Netanyahu to Launch Debate on Nation-state Bill

Opposition's Tzipi Livni blasts legislation: 'The nation-state bill in its current version, without the word ‘equality,’ is a chauvinistic law that contravenes the Declaration of Independence'

Prime Minister Benjamin Netanyahu in the Knesset, January 2017.
Olivier Fitoussi

Prime Minister Benjamin Netanyahu is expected Wednesday to launch the discussions of the new committee established to debate the nation-state law.

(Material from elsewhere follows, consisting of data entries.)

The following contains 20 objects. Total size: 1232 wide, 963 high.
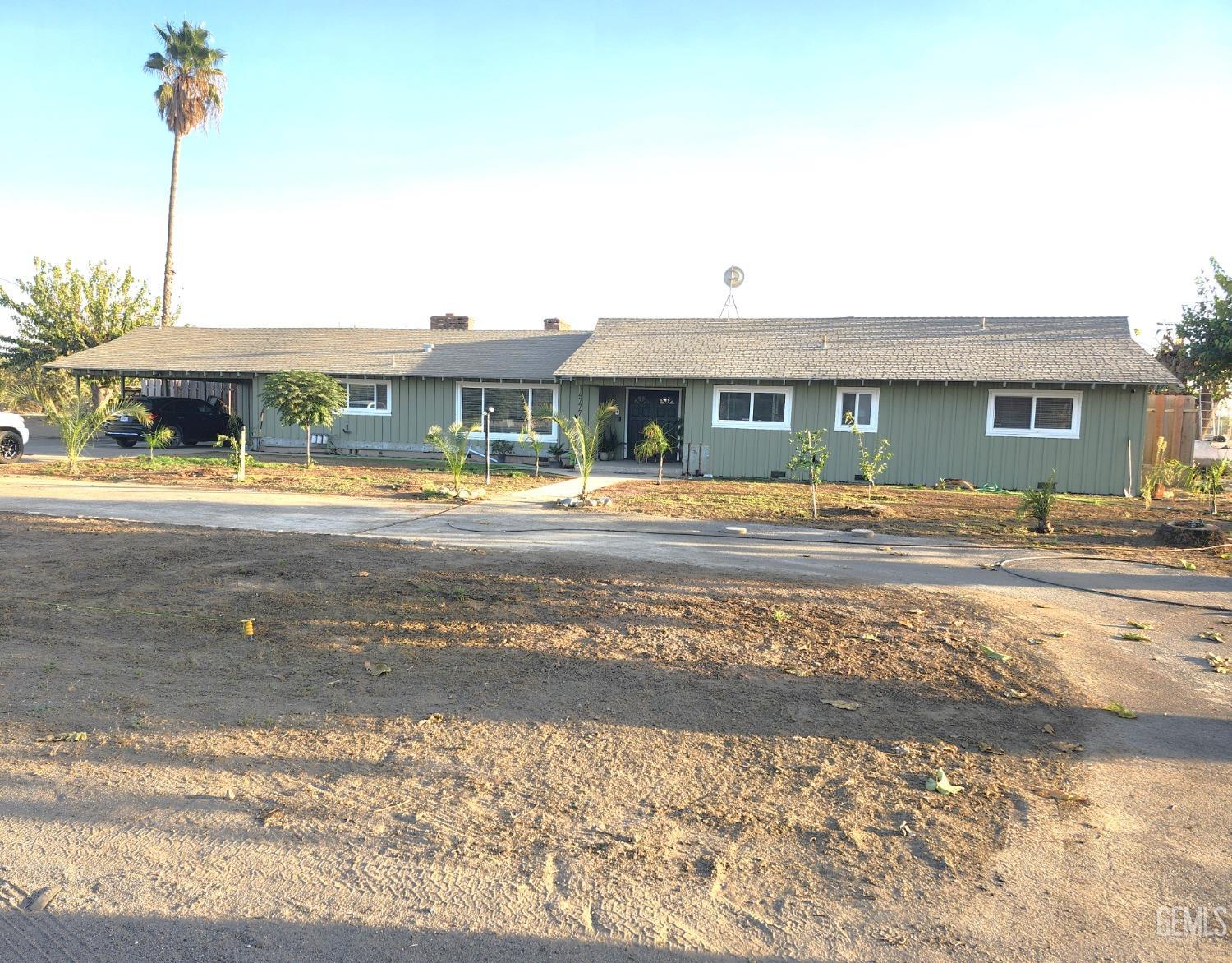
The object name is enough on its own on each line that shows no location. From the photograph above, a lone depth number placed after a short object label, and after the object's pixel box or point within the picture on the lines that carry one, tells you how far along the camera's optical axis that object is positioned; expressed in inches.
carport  1035.9
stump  463.2
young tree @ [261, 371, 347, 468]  748.0
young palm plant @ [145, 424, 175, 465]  756.0
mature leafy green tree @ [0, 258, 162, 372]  1384.1
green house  769.6
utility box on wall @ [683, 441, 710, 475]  842.2
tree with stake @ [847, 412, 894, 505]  552.1
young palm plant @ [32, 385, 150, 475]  692.7
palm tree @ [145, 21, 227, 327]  1407.5
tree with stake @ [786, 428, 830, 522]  529.0
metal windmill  1059.9
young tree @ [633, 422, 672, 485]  684.7
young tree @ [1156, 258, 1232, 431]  740.6
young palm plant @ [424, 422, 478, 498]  591.7
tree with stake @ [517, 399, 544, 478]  932.8
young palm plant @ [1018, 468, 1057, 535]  499.5
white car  788.0
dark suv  1061.8
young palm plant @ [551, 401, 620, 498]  608.4
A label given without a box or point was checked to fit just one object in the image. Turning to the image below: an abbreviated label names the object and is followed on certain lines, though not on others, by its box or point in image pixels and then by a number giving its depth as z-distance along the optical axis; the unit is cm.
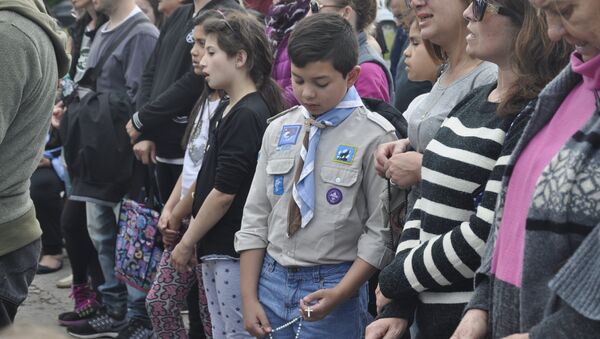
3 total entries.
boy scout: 377
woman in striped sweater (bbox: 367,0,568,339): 281
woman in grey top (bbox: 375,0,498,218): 329
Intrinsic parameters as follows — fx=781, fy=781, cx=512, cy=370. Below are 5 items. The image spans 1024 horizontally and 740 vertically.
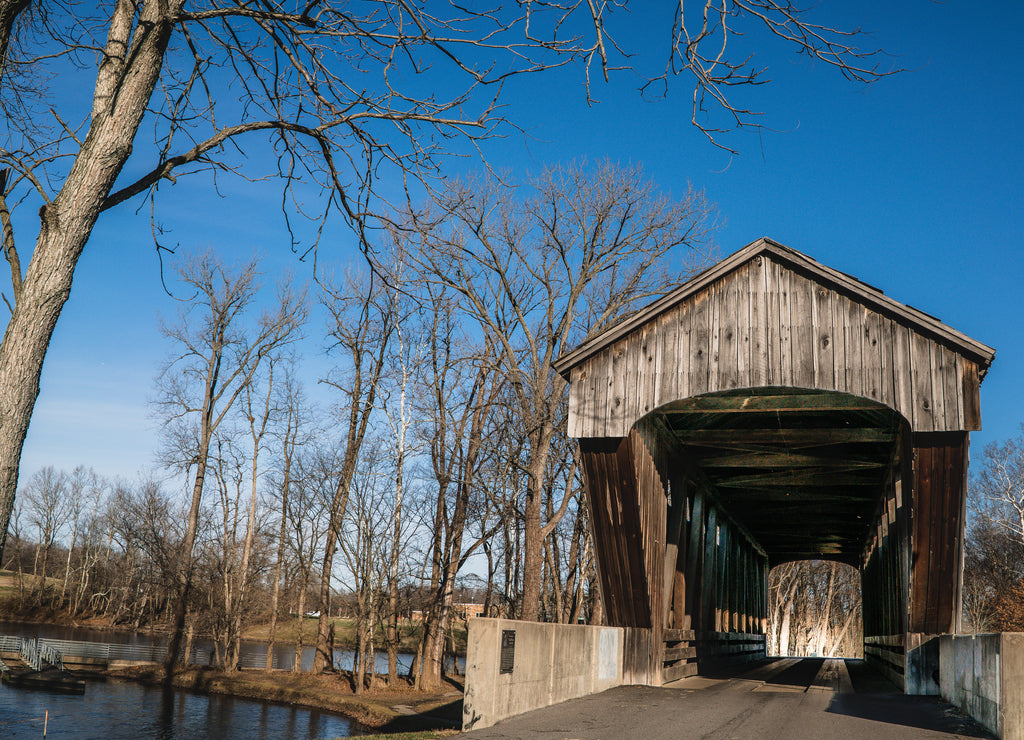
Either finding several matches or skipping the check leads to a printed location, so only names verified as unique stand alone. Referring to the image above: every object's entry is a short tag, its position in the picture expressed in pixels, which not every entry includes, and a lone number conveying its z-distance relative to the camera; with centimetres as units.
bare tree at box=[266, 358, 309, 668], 2706
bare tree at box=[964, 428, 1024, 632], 3328
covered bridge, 886
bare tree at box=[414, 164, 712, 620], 1898
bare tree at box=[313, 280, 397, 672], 2377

The debate, however, will be merely symbolic for now, since Knesset legal adviser Eyal Yinon has said no bill can be voted on before the Knesset session ends this weekend. Yinon said that such a broad law must be discussed in depth so it will withstand challenges in the High Court of Justice. This means the bill cannot advance for at least three months.

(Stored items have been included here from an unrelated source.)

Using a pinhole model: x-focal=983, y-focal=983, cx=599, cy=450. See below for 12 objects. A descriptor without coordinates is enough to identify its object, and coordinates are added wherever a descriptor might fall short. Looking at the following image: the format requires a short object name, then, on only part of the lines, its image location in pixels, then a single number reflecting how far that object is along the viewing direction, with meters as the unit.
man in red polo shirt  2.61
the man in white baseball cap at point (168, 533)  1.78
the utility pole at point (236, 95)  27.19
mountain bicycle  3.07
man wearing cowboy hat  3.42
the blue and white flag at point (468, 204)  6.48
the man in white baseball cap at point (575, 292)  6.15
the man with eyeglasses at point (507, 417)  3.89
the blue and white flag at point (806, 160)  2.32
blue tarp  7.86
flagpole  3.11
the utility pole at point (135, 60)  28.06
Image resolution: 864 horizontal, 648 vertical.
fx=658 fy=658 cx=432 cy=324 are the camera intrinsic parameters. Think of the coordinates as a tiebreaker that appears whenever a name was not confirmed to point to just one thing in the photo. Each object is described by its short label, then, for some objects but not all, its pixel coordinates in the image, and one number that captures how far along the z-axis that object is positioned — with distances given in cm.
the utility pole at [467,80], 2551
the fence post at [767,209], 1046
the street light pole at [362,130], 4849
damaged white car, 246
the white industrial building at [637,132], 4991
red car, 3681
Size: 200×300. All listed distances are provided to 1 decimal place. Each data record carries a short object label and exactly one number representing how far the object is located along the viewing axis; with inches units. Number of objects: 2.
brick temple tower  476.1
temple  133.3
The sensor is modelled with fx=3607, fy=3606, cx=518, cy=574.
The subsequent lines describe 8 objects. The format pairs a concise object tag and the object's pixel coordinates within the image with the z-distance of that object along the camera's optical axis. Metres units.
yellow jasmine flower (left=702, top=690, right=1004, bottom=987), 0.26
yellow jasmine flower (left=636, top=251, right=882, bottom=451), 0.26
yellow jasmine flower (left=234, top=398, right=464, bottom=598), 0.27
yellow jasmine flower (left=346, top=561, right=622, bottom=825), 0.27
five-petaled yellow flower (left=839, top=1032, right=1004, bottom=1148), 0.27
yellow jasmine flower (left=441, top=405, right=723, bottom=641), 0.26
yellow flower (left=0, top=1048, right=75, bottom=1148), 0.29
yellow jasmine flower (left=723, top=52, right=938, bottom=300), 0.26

MK Tzipi Livni, who is expected to represent Zionist Union on the panel along with opposition chairman Isaac Herzog, was critical of the controversial bill, which is essentially the version of the bill sponsored by Avi Dichter, head of the Knesset Foreign Affairs and Defense Committee.

“The nation-state bill in its current version, without the word ‘equality,’ is a chauvinistic law that contravenes the Declaration of Independence,” she said. “Netanyahu is stubbornly waving [the flag] during a period that’s so sensitive in terms of relations between Jews and Arabs in the State of Israel for purely political considerations.”

Livni called on Ohana to invite Druze representatives to the discussion because of the harm the bill would likely cause them. The committee responded that all the MKs are invited to the discussion, as well as representatives of the Bedouin community. According to the agreed-on version of the bill, the High Court will be required to give priority to the Jewish character of the state over its democratic character in cases where the two values clash. Jewish law is also meant to inspire both MKs in their legislation, and judges in their rulings.

The coalition also plans to downgrade Arab as an official language in some fashion, but exactly how this will be worded is subject to dispute.